Items from a dataset
=======

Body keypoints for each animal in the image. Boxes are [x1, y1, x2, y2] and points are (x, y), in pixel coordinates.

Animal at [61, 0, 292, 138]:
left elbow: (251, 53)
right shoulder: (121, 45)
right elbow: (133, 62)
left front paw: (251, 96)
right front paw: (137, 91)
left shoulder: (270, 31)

=======

Exercise description
Every entry is to be restated exactly, with no line dropped.

Solved problem
Body keypoints for each animal in the image. Boxes are [x1, y1, x2, y2] and points are (x, y), in pixel coordinates.

Animal at [61, 0, 292, 138]:
left elbow: (251, 53)
right shoulder: (121, 45)
right elbow: (133, 62)
left front paw: (251, 96)
right front paw: (137, 91)
left shoulder: (270, 31)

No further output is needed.